Discrete choice analysis for trip timing decisions of morning commuters – estimations from joint SP/RP-GPS data
Last modified: 27 June 2011
Abstract
The modeling of individuals' departure time choices has gained increasingly interest over the past few decades. Understanding drivers' preferences for different departure times not only has important implications for policy evaluation (e.g., road pricing, peak spreading), but the resulting parameters obtained from the discrete choice model can also be used as key inputs for traffic demand models. There is a long tradition of estimating departure time choice models using SP data, due to the scarcity of good quality RP data. In the more recent literature there are an increasing number of studies that combine both types of data. While these studies focused more on the econometric issues of joint SP-RP estimation, less attention has been paid on the data issue, particularly the quality control of the RP observations and the comparability of choice situations between SP and RP data.
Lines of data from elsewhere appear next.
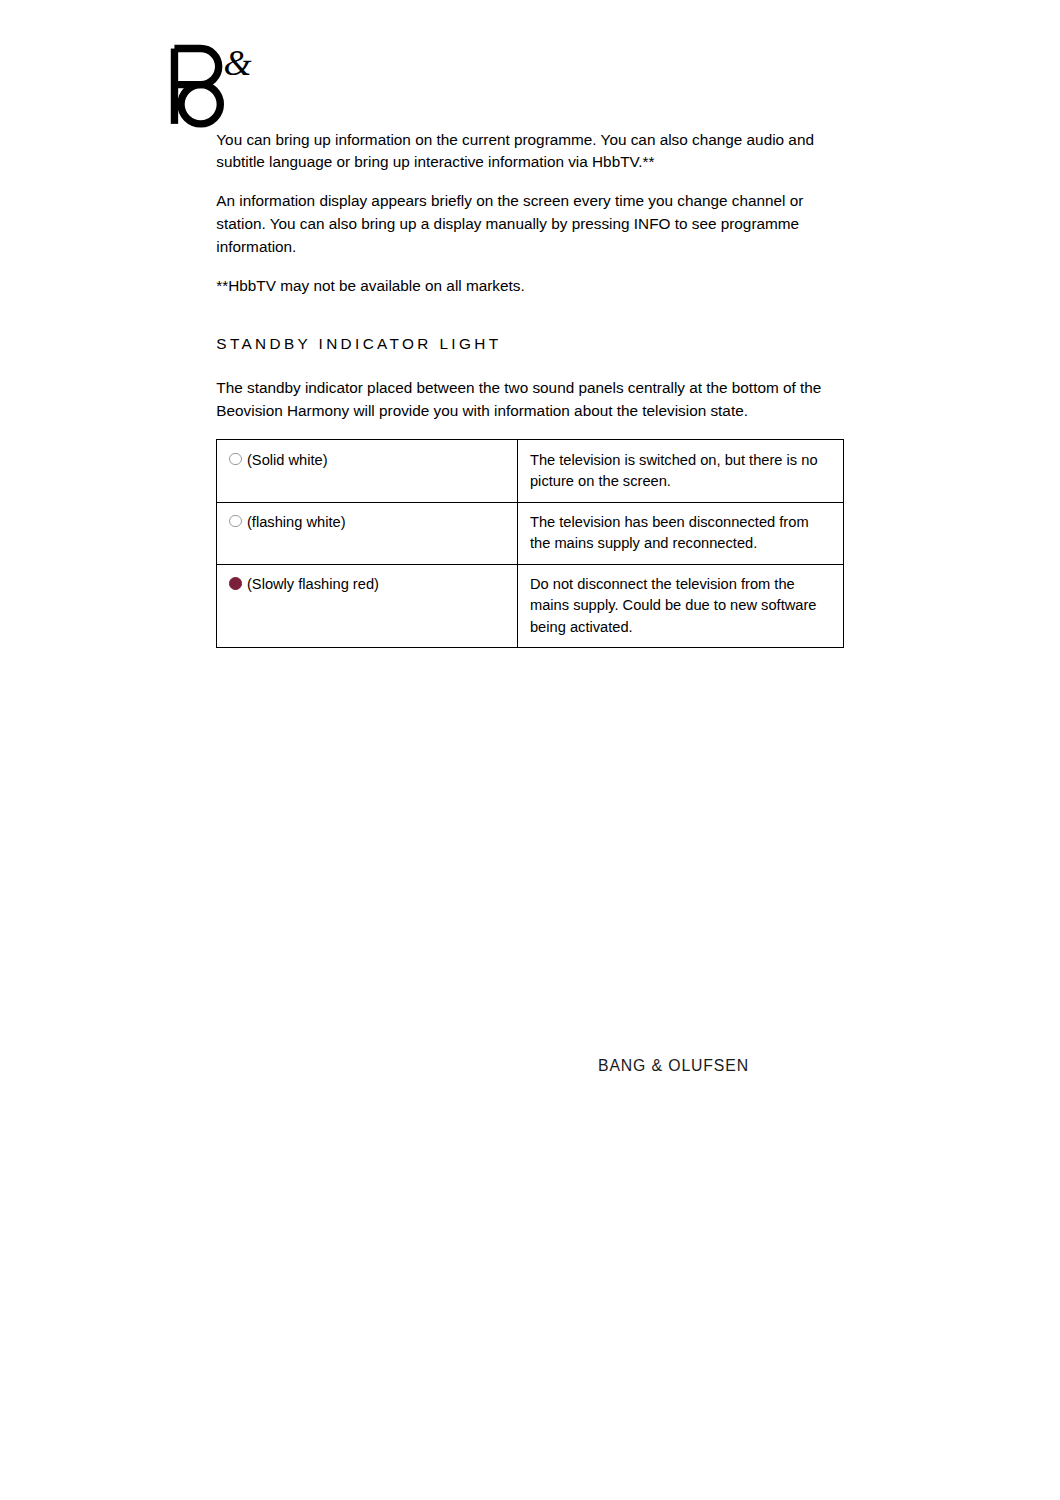&
You can bring up information on the current programme. You can also change audio and subtitle language or bring up interactive information via HbbTV.**
An information display appears briefly on the screen every time you change channel or station. You can also bring up a display manually by pressing INFO to see programme information.
**HbbTV may not be available on all markets.
Standby indicator light
The standby indicator placed between the two sound panels centrally at the bottom of the Beovision Harmony will provide you with information about the television state.
| (Solid white) | The television is switched on, but there is no picture on the screen. |
| (flashing white) | The television has been disconnected from the mains supply and reconnected. |
| (Slowly flashing red) | Do not disconnect the television from the mains supply. Could be due to new software being activated. |
BANG & OLUFSEN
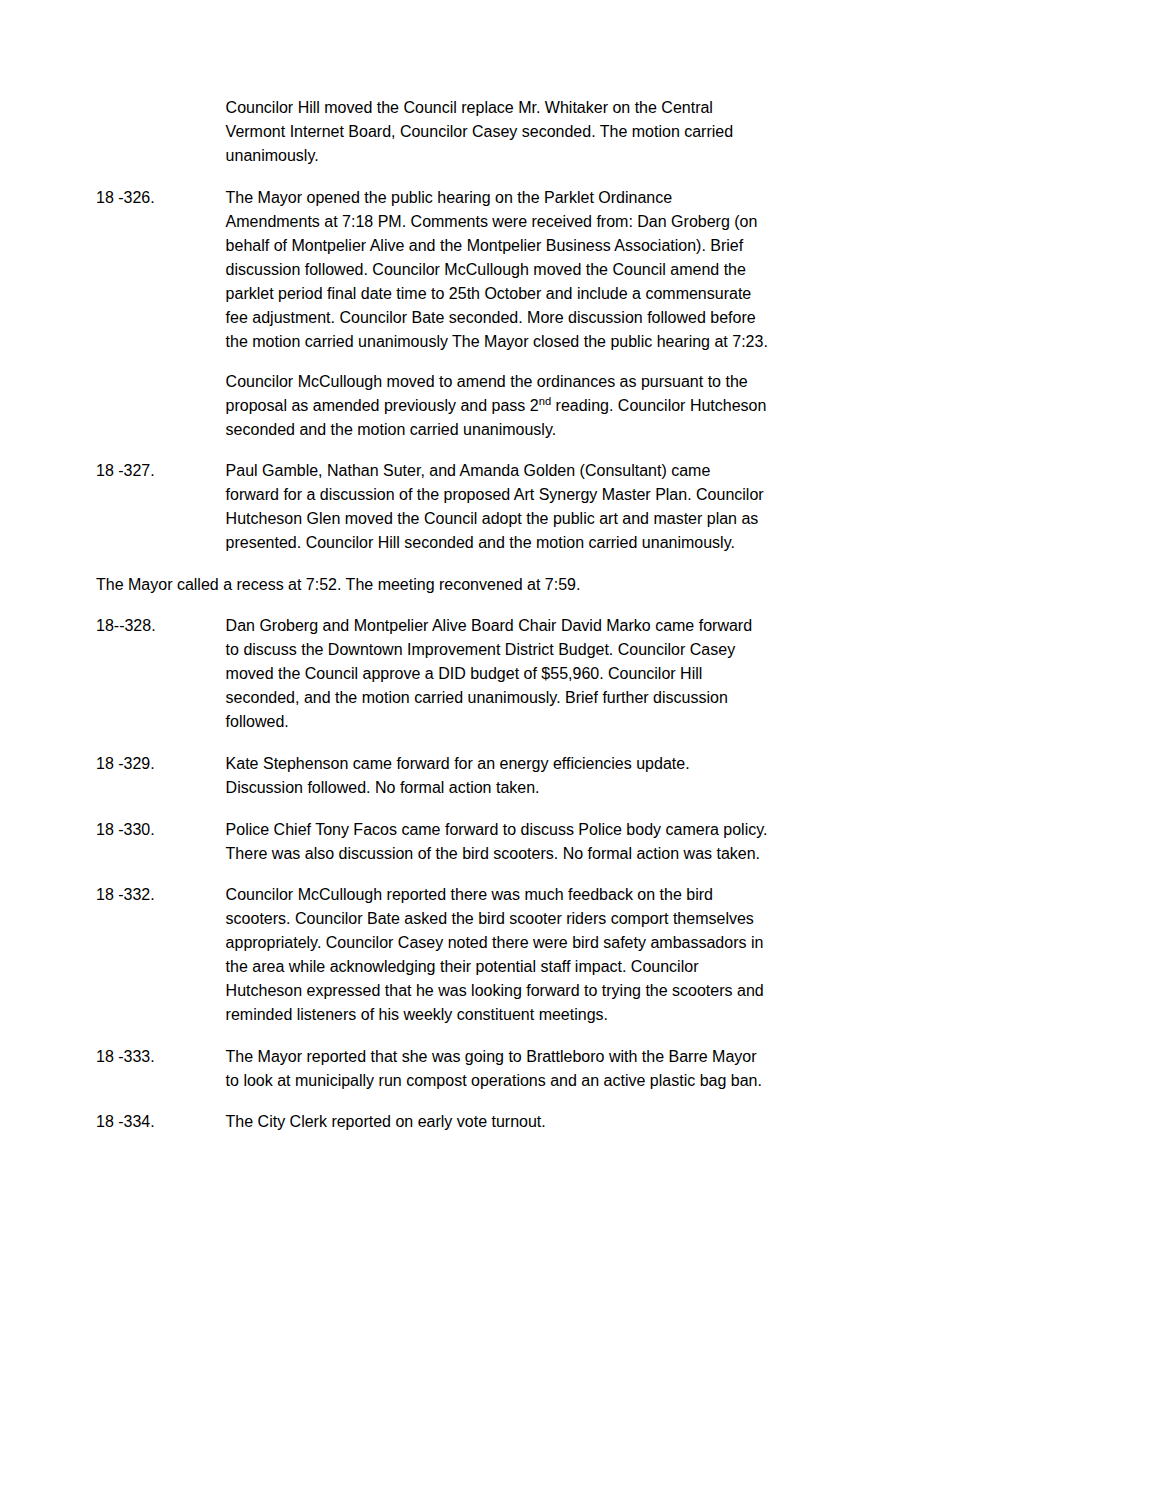Councilor Hill moved the Council replace Mr. Whitaker on the Central Vermont Internet Board, Councilor Casey seconded. The motion carried unanimously.
18 -326.
The Mayor opened the public hearing on the Parklet Ordinance Amendments at 7:18 PM. Comments were received from: Dan Groberg (on behalf of Montpelier Alive and the Montpelier Business Association). Brief discussion followed. Councilor McCullough moved the Council amend the parklet period final date time to 25th October and include a commensurate fee adjustment. Councilor Bate seconded. More discussion followed before the motion carried unanimously The Mayor closed the public hearing at 7:23.
Councilor McCullough moved to amend the ordinances as pursuant to the proposal as amended previously and pass 2nd reading. Councilor Hutcheson seconded and the motion carried unanimously.
18 -327.
Paul Gamble, Nathan Suter, and Amanda Golden (Consultant) came forward for a discussion of the proposed Art Synergy Master Plan. Councilor Hutcheson Glen moved the Council adopt the public art and master plan as presented. Councilor Hill seconded and the motion carried unanimously.
The Mayor called a recess at 7:52. The meeting reconvened at 7:59.
18--328.
Dan Groberg and Montpelier Alive Board Chair David Marko came forward to discuss the Downtown Improvement District Budget. Councilor Casey moved the Council approve a DID budget of $55,960. Councilor Hill seconded, and the motion carried unanimously. Brief further discussion followed.
18 -329.
Kate Stephenson came forward for an energy efficiencies update. Discussion followed. No formal action taken.
18 -330.
Police Chief Tony Facos came forward to discuss Police body camera policy. There was also discussion of the bird scooters. No formal action was taken.
18 -332.
Councilor McCullough reported there was much feedback on the bird scooters. Councilor Bate asked the bird scooter riders comport themselves appropriately. Councilor Casey noted there were bird safety ambassadors in the area while acknowledging their potential staff impact. Councilor Hutcheson expressed that he was looking forward to trying the scooters and reminded listeners of his weekly constituent meetings.
18 -333.
The Mayor reported that she was going to Brattleboro with the Barre Mayor to look at municipally run compost operations and an active plastic bag ban.
18 -334.
The City Clerk reported on early vote turnout.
In the current study, we used the data collected from Dutch ‘Spitsmijden' project, which involved rewarding commuters for avoiding car trips in the peak hours. The RP data was well validated by using different technological means of data collection, and the choice scenarios of the SP survey were specifically designed for the comparison purpose. Furthermore, the information provided from GPS data was incorporated to enrich the RP observations. We show that this is crucial since estimation results from door-to-door travel time data differ from estimations based on only a part of the trip. The dataset gives us numerous opportunities for investigating many key features in joint SP-RP estimations. In the present paper we will report a series of joint SP-RP mixed logit models. In particular, the issues of scale heterogeneity between SP and RP, unobserved heterogeneity in the taste parameters, and the panel structure of the SP and RP dataset will be taken into account in the model specification.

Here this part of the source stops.